L’action de certaines associations, qui sont admirables, est exceptionnelle. Mais les critères de l'agrément et de la déclaration depuis au moins cinq ans à la date de la constitution de partie civile n’empêcheront pas les associations d'avoir un comportement obscur dans tel ou tel cas de figure.

Voilà, me semble-t-il, une dizaine d'années, quelqu’un avait écrit qu’il se trouvait des associations lucratives sans but.

M. Nicolas Alfonsi. On est donc en droit de s'interroger !

Si nous poursuivons les mêmes objectifs, la question se pose de savoir à quel niveau on doit positionner le curseur de l'action que l'on peut intenter en matière de fraude fiscale. Pour ma part, je n’ai pas la réponse. Mais ne prenez pas pour pain béni tout ce que disent les associations…

M. Philippe Marini. Très bien !

M. le président. La parole est à M. Alain Anziani, rapporteur.

M. Alain Anziani, rapporteur. À la lecture de l’objet de l’amendement n° 6, il me semble qu’il y a une confusion.

Revenons au projet de loi. L’article 1er ne fait pas mention de fraude fiscale. Il permet à toute association agréée déclarée depuis au moins cinq ans de se constituer partie civile dans quatre cas : manquement au devoir de probité, corruption et trafic d'influence, recel ou blanchiment, infractions réprimées aux articles L. 106 à L. 109 du code électoral, c'est-à-dire le délit d'influence illicite.

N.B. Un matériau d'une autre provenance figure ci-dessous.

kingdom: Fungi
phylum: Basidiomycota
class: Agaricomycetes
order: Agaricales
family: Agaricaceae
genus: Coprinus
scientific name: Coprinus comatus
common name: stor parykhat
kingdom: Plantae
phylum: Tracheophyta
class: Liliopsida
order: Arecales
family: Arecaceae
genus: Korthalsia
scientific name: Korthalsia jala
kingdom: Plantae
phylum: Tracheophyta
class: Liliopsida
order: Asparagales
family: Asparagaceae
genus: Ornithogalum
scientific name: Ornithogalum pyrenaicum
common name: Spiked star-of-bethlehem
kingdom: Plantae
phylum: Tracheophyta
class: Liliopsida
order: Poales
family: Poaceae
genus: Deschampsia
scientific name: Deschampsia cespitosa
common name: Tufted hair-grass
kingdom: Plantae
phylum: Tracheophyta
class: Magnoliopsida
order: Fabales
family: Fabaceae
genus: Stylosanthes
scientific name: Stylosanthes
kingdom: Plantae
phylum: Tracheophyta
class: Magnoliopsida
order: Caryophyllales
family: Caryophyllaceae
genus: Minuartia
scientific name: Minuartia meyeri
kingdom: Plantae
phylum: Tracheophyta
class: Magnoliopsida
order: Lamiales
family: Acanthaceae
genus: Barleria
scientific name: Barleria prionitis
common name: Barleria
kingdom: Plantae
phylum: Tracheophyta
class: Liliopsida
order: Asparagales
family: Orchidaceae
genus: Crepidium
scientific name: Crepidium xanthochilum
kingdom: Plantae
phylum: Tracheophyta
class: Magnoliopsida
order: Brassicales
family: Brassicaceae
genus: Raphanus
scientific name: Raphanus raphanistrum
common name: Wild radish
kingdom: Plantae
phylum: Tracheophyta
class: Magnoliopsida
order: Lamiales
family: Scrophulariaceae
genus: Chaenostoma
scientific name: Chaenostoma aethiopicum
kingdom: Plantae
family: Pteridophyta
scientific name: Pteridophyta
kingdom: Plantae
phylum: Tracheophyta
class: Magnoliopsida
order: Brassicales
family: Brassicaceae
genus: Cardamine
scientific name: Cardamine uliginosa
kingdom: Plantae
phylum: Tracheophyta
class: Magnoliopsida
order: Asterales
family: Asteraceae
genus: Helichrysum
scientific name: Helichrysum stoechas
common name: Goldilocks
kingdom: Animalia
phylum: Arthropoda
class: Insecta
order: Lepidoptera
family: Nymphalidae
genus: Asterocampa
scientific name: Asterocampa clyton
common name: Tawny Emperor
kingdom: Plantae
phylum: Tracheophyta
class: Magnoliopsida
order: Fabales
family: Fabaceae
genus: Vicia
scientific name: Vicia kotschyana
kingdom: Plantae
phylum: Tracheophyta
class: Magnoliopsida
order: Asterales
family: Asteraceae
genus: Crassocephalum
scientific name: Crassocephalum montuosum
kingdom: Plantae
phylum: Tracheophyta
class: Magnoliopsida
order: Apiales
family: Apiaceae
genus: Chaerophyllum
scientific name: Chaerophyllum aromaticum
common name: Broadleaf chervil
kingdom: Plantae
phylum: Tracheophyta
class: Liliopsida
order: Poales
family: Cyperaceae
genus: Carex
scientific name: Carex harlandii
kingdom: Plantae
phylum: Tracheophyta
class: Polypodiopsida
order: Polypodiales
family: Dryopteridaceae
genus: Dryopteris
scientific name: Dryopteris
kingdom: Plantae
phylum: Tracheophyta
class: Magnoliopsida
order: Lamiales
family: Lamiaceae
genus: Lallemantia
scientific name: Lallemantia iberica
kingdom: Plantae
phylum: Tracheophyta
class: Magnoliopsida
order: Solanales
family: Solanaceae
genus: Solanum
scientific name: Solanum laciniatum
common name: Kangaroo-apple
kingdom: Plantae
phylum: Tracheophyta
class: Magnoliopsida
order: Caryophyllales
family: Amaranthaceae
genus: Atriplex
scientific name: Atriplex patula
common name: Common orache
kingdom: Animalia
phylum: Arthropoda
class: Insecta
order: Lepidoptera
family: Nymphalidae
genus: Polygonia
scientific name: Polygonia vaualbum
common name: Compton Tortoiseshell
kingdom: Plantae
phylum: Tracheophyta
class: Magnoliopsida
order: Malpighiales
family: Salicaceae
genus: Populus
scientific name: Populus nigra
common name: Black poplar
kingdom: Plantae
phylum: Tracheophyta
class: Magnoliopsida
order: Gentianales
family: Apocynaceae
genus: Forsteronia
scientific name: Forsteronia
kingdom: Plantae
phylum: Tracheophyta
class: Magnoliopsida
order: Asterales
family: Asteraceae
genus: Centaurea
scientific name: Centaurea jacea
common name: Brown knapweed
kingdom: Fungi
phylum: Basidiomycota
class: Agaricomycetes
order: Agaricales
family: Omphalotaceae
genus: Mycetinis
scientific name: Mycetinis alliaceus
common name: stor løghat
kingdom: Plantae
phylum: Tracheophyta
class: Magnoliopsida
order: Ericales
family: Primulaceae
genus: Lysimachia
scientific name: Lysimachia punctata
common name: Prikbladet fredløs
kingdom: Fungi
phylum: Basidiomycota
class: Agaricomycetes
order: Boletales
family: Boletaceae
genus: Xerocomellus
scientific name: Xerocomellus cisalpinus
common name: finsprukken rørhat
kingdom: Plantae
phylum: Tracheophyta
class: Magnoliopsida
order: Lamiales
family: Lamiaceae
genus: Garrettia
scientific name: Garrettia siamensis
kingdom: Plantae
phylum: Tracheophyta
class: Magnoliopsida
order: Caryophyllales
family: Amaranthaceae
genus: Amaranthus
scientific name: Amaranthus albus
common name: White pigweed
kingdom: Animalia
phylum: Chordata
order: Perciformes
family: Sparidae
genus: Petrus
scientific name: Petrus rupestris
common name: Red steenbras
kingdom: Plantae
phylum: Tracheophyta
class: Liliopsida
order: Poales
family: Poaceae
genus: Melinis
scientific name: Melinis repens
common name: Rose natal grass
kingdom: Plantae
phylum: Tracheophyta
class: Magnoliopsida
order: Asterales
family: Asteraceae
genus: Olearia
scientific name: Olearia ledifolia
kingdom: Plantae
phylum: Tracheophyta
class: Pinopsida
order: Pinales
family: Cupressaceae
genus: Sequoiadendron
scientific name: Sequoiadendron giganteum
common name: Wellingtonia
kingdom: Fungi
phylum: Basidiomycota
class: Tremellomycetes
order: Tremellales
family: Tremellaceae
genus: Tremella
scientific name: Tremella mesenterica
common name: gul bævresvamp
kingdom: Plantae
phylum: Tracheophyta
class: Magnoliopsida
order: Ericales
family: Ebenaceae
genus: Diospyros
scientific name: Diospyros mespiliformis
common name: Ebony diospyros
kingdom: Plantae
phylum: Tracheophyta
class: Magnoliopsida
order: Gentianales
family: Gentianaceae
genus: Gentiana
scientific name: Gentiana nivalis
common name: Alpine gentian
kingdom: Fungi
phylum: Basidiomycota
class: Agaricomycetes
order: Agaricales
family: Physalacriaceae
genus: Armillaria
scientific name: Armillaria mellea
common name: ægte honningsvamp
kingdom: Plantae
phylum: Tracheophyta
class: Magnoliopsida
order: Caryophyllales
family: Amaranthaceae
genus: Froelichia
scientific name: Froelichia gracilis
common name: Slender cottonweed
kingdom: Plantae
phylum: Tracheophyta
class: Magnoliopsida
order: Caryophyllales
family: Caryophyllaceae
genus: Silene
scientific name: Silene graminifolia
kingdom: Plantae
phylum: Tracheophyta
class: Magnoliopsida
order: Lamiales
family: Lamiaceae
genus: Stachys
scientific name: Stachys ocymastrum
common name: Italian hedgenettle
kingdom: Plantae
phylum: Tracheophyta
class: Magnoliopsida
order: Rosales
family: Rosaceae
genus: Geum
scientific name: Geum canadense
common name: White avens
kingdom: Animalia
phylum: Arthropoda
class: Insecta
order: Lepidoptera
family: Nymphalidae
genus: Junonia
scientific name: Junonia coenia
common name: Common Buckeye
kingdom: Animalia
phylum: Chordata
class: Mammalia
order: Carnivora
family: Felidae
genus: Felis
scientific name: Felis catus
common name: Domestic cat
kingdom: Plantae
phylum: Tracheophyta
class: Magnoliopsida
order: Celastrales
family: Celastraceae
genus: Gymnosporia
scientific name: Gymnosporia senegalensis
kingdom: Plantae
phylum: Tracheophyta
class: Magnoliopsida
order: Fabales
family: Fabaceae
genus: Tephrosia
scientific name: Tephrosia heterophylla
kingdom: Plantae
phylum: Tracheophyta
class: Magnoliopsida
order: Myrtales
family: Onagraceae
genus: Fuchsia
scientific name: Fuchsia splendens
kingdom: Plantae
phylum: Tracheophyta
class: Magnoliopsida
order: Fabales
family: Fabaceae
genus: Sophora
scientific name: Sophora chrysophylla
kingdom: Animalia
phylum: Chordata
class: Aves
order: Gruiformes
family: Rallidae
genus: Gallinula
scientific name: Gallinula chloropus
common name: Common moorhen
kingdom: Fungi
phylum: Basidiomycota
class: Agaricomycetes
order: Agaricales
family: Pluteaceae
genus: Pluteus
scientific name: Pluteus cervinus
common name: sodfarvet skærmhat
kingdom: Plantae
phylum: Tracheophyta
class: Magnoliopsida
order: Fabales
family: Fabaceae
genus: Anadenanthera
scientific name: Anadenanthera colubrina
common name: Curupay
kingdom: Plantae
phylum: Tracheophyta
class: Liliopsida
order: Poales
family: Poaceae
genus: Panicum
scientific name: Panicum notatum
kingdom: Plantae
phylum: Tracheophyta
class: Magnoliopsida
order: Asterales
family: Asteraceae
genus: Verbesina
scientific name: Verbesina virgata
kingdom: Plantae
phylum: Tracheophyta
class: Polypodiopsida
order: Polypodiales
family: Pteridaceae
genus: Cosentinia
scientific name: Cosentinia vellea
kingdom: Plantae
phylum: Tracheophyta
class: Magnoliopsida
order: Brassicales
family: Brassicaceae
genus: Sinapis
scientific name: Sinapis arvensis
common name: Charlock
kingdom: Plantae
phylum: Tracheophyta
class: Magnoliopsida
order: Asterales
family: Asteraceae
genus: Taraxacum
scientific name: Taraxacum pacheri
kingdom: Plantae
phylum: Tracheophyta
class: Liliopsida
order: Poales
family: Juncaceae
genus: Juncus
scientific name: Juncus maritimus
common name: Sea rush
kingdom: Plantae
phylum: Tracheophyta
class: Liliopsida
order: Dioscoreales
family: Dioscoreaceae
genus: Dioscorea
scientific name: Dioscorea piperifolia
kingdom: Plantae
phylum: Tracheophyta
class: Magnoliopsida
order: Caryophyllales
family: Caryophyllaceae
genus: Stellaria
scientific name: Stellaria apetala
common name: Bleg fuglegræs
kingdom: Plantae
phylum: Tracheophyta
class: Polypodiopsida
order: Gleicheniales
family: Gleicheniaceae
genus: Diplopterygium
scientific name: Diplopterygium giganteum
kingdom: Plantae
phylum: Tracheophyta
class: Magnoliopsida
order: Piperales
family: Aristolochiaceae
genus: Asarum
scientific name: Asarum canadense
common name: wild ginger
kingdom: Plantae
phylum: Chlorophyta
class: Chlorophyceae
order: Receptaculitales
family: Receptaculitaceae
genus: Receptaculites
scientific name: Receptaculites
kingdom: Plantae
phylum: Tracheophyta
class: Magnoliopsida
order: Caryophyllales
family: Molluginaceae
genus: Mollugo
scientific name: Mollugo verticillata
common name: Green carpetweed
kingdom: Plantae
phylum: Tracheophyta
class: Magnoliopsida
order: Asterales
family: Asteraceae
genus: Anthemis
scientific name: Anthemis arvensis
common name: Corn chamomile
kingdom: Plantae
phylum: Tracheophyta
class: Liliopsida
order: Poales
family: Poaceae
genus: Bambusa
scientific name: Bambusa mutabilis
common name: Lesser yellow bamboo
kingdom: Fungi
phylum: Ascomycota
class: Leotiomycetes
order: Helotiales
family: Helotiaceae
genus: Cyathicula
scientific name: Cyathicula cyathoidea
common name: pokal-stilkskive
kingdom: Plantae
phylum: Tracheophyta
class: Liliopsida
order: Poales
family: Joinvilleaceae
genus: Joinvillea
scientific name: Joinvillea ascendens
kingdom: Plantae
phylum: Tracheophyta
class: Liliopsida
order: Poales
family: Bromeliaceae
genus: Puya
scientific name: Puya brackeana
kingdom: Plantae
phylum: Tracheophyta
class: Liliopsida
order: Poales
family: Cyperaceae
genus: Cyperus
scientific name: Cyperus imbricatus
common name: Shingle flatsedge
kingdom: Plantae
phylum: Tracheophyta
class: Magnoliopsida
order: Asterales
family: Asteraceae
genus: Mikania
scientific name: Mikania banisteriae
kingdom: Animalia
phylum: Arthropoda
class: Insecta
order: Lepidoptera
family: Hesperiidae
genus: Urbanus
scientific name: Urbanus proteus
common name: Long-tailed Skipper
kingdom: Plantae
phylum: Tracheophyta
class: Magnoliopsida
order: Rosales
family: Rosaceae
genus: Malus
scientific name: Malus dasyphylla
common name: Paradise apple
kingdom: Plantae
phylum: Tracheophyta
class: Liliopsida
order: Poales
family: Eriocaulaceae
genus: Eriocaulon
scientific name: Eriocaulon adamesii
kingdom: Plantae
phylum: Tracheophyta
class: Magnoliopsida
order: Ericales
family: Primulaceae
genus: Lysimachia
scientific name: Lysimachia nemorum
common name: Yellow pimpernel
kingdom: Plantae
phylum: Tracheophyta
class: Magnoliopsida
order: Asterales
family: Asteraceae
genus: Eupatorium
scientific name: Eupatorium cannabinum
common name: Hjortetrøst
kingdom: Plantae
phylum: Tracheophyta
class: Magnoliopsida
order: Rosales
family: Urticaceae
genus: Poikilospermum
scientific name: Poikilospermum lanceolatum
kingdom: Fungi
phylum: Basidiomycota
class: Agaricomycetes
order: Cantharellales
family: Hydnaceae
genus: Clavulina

M. Jean-Jacques Hyest. Le trafic d'influence est cité…

M. Alain Anziani, rapporteur. Que précise l'objet de votre amendement, mon cher collègue ? « L’article 1er donne aux associations de lutte contre la corruption déclarées depuis au moins cinq ans et agréées, la possibilité de se constituer partie civile pour des faits de fraude fiscale. » Non, il ne permet pas cela !

M. Jean-Jacques Hyest. C'est une erreur.

M. Alain Anziani, rapporteur. Délimitons bien la question : le domaine en cause est celui non de la fraude fiscale, mais de la lutte contre la corruption.

Par ailleurs, certains d’entre vous, mes chers collègues, ont indiqué que nous devions nous méfier d'une privatisation de la justice, du démembrement de l'action publique. Mais je précise – et vous le savez mieux que moi – que l'action publique peut d'ores et déjà être exercée par des parties privées par le biais de la citation directe, de la constitution de partie civile, à condition, toutefois, d'être victimes.

M. Jean-Jacques Hyest. Eh oui, il faut être victime…

M. Alain Anziani, rapporteur. Observez alors que notre débat se restreint : il n’est pas question de fraude fiscale et pas vraiment de démembrement. En réalité, il s’agit de savoir si nous étendons le dispositif qui existe déjà, y compris pour certaines associations, à d'autres associations.

En l’occurrence, l’extension qui vous est proposée concerne les associations qui portent le fer contre la corruption. Or, selon vous, elle ne serait pas possible. Ce qui est admis dans tous les cas rappelés tout à l'heure par Mme le garde des sceaux ne le serait pas en matière de lutte contre la corruption…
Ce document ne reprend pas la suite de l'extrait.